### Prompt a:
Copy the rows below exactly, the stretch from their start through the line that contains "It shows 2.57".

### Excerpt provided:
※

Photo courtesy of Paul Brian Thomas, because I was too busy gawking to mess with a camera.

I’ve been ignoring you, internet. I promise it wasn’t intentional. At least it wasn’t intentional at first. It’s just that the more I stayed away, the more I liked being away. I remembered things about the world that you tend to make me forget. Like the taste of a blackberry picked warm from the vine or the color of the sky in the space between night and day. I spent hours standing in the sun and letting the wind mess up my hair. I even played with my shadow, internet. More than once, I’m afraid.

I thought I would feel bad about leaving you on your own for so long. A whole summer? Surely, you’d be lonely without me. But you barely noticed. After all, you have so many other friends. I even worried that I’d be so out of touch with everything you’ve been up to these past three months, that maybe we wouldn’t know each other anymore. But whatever you might have been thinking about last month or last week – or even last night – doesn’t seem to be on your mind anymore. So in a way, it’s as if I never left.

Which makes me wonder if I won’t leave you again, internet. Just for a little while, every now and then. But don’t worry; I promise to come back. I like you far too much to stay away forever. You’re often clever and quite sly and you seem to love cats almost as much as I do. These are important qualities I look for in all my friends. But we both know you aren’t real. Not the way oceans and forests and mountains are real. In fact, there’s a whole huge world of real out there, internet. I know you know that already because you have so many pictures of it. But no matter how fast you can stream a video or how many more pixels you manage to shove into a single square inch, I’m afraid that a picture of the stars will never be the same as standing underneath them. © 2012 Amy Bilhorn Thomas

Photograph courtesy of Benson Kua. Used under Creative Commons.

Nature is trying to take back my house. Ants, slugs, bees, weeds, birds, squirrels, beetles, and vines – all are intent on undoing any kind of order I attempt to create. There was a time when I would have thought about what this could mean. At a much younger age, I probably would have asked the universe exactly what it was trying to tell me. It isn’t that I’ve stopped believing that important messages can come to us in surprising ways when we pay attention; it’s just that I’m busy. I’m getting stuff done. I have this giant checklist, you see, and when it’s all finished, then I will have time to learn to whatever the universe thinks an army of ants has to teach me. That’s what I’ve been telling myself, anyway. Until yesterday.

Yesterday, one of my closest friends told me she was going to look up bee symbolism for me. I had been telling her about the three bumblebee nests that were in my attic – I’d even joked about the ‘bees in my head’ – but it never once occurred to me to think about bees in the attic on any other level than to address the gaps between the roof and the siding that are big enough in some places to accommodate a not-so-skinny cat. “Fix roof gaps” went on the task list, and that was that. But even though I was still too busy for bees, somewhere in a dusty cabinet, I knew I had a book about animal symbolism. I was sure the bees meant nothing, but it might be fun to look. Here’s what the book said:

The bee is the reminder to extract the honey of life and to make our lives fertile while the sun shines. The bee reminds us that no matter how great the dream, there is the promise of fulfillment if we pursue it. The elixir of life is as sweet as honey, and the bee is a symbol that promises us that the opportunity to drink of it is ours if we but pursue our dreams.” Animal-Speak, Ted Andrews

Now I admit that to my 41 year-old ears, that all sounds pretty hokey. As a twenty-something, I probably would have eaten that shit up. The elixir of life was where it was at for me once upon a place in a land long, long ago. But now? I laughed and shoved the book back on the shelf. My task list was waiting, and it wasn’t going to accomplish itself. But try as I might, I couldn’t get anything done. Why?

※

### Task material:
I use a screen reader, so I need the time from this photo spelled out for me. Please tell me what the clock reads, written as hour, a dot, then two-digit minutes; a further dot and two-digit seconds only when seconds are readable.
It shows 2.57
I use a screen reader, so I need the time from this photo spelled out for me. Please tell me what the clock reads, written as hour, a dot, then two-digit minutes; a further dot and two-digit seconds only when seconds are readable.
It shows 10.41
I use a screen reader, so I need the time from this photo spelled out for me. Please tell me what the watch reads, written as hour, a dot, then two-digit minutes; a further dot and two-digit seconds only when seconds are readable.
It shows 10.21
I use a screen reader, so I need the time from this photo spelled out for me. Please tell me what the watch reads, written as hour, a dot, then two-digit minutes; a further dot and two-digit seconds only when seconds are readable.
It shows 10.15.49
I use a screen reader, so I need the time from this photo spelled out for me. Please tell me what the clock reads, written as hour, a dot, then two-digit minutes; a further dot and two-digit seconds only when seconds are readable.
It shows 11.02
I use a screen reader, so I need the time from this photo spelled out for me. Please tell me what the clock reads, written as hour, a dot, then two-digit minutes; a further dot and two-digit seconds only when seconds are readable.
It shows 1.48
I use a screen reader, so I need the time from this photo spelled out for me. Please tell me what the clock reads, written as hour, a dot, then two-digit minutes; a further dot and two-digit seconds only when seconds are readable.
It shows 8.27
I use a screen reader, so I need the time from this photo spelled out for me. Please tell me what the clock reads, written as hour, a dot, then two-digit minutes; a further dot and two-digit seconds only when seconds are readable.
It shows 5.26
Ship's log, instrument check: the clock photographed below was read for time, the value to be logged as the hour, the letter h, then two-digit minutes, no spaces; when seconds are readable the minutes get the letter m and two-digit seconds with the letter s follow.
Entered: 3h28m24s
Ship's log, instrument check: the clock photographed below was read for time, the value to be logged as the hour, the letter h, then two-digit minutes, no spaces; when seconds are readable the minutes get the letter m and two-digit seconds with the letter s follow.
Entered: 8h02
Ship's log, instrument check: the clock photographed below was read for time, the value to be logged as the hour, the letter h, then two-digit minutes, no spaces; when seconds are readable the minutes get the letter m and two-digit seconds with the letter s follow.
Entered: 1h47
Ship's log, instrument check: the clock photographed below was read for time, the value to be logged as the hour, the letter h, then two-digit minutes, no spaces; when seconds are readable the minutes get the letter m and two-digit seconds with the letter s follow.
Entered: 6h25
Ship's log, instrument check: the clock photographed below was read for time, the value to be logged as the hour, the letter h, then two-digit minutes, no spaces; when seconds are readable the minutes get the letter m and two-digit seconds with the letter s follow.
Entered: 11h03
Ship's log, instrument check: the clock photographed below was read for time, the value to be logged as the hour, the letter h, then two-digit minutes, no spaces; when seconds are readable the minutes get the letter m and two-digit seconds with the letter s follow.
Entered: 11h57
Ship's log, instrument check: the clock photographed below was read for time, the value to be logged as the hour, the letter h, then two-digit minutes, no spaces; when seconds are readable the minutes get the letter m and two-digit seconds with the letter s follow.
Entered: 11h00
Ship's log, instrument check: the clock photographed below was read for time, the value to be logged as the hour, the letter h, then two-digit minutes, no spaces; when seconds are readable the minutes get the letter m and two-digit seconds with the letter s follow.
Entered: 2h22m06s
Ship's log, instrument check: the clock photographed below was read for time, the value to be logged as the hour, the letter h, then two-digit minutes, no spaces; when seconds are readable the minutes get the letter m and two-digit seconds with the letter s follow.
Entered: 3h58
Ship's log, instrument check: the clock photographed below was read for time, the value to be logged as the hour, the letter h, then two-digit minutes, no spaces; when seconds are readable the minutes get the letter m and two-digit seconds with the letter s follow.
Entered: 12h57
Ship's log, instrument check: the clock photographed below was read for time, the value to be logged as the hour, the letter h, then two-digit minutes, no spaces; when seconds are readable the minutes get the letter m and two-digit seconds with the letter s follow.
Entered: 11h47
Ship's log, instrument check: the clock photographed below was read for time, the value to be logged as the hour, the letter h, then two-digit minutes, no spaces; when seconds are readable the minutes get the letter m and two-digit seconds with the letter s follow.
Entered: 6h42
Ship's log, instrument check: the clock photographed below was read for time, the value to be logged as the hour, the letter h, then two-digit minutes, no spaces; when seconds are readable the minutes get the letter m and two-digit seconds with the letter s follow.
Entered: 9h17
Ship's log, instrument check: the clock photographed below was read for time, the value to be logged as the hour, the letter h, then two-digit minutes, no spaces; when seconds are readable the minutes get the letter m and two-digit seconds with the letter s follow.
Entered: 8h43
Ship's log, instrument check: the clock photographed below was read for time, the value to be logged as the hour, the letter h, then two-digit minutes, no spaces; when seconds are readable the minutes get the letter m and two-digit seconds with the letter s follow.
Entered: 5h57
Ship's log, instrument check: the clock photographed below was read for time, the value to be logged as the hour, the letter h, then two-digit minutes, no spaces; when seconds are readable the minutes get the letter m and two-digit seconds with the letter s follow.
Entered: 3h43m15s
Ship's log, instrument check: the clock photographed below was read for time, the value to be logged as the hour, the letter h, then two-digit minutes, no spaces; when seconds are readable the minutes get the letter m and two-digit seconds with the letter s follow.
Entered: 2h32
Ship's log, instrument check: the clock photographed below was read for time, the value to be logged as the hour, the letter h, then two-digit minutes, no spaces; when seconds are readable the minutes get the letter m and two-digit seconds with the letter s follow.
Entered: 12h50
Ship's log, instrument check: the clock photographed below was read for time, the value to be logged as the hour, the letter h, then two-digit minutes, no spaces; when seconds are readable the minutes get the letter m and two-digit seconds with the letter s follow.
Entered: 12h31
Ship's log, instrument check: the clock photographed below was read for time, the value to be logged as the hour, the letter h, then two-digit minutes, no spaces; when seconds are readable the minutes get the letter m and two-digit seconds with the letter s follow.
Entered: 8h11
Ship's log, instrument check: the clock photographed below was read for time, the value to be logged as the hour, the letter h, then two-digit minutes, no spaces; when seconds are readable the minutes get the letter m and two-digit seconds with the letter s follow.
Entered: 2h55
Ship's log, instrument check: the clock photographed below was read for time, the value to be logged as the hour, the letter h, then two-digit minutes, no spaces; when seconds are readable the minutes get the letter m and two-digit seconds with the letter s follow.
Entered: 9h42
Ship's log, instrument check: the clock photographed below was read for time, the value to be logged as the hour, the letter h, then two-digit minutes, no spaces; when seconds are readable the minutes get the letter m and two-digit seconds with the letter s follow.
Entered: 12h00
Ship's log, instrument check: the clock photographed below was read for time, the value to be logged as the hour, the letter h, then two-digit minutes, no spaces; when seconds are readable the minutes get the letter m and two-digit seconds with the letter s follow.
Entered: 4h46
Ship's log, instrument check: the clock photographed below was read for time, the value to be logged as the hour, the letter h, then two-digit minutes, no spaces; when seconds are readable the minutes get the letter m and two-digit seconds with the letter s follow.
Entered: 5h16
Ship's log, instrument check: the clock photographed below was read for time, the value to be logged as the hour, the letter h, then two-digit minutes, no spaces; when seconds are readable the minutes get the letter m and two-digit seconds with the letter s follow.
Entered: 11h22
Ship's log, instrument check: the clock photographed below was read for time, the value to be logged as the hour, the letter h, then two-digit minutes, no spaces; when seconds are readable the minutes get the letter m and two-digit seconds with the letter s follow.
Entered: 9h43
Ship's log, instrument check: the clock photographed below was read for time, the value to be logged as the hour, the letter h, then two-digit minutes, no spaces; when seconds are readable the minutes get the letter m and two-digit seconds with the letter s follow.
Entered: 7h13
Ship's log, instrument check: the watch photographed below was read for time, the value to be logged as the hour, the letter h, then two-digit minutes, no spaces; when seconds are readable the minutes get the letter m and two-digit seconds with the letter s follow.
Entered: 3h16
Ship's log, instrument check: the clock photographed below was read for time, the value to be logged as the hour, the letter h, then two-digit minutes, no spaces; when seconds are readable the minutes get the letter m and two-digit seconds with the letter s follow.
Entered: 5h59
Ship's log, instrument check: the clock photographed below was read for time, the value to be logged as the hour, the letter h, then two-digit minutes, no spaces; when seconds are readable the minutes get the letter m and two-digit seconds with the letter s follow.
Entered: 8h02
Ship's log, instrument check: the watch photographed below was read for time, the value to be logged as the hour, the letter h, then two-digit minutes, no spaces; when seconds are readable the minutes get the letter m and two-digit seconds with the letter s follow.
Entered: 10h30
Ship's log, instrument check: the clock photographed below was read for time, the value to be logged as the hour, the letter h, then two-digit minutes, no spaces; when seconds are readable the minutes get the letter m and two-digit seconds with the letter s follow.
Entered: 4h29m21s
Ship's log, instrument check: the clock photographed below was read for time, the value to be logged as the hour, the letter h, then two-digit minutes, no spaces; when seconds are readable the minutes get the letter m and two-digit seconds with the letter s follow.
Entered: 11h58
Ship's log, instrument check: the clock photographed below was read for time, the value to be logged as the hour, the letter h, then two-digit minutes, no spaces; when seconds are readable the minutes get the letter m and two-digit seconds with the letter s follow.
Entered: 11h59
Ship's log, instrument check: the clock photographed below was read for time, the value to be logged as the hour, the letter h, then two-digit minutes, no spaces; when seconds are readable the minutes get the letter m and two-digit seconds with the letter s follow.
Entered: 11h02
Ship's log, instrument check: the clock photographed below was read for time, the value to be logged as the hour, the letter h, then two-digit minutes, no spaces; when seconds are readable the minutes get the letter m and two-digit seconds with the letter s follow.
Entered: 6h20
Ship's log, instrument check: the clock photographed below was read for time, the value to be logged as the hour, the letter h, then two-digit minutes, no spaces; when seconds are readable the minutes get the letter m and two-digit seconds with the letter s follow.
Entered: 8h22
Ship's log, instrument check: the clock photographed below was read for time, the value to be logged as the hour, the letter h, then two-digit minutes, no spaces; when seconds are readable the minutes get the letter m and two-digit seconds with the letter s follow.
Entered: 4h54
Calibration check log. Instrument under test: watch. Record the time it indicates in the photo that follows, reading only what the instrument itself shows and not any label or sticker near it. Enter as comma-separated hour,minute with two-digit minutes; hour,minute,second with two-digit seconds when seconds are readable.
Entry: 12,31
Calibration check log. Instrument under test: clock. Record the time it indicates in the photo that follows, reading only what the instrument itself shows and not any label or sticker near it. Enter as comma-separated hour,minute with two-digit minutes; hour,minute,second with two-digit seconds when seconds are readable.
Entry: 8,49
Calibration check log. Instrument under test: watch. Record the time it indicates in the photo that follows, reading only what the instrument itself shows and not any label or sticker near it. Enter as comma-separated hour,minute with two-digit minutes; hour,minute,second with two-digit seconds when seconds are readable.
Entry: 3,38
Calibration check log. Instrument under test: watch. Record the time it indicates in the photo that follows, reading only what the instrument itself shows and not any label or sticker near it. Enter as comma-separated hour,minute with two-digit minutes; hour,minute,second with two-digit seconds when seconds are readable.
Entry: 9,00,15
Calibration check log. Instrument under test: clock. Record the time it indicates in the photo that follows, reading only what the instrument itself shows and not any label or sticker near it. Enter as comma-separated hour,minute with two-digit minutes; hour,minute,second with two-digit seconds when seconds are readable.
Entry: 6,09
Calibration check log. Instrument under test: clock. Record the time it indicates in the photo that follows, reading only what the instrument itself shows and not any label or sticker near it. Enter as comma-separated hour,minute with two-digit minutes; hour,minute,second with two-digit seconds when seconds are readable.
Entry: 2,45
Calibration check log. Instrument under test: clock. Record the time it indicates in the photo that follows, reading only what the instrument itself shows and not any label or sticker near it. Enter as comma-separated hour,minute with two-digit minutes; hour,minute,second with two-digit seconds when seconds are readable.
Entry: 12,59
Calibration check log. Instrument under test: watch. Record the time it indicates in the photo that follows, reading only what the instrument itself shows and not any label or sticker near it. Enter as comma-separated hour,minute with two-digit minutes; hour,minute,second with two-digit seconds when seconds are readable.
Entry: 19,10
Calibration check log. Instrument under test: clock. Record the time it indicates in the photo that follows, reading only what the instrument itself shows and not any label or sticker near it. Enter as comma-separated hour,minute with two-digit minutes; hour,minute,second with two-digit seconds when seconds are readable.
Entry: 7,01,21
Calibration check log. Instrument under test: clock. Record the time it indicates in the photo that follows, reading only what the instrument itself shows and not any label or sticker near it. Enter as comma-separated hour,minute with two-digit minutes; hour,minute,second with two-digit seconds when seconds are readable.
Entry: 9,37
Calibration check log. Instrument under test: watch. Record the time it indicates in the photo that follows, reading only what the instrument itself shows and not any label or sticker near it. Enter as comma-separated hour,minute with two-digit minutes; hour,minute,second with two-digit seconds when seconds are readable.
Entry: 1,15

※

### Prompt b:
Repeat word for word the stretch of the personal essay above from "Which makes me" through "under Creative Commons.".

### Worked solution a:
I use a screen reader, so I need the time from this photo spelled out for me. Please tell me what the clock reads, written as hour, a dot, then two-digit minutes; a further dot and two-digit seconds only when seconds are readable.
It shows 2.57

### Worked solution b:
Which makes me wonder if I won’t leave you again, internet. Just for a little while, every now and then. But don’t worry; I promise to come back. I like you far too much to stay away forever. You’re often clever and quite sly and you seem to love cats almost as much as I do. These are important qualities I look for in all my friends. But we both know you aren’t real. Not the way oceans and forests and mountains are real. In fact, there’s a whole huge world of real out there, internet. I know you know that already because you have so many pictures of it. But no matter how fast you can stream a video or how many more pixels you manage to shove into a single square inch, I’m afraid that a picture of the stars will never be the same as standing underneath them. © 2012 Amy Bilhorn Thomas

Photograph courtesy of Benson Kua. Used under Creative Commons.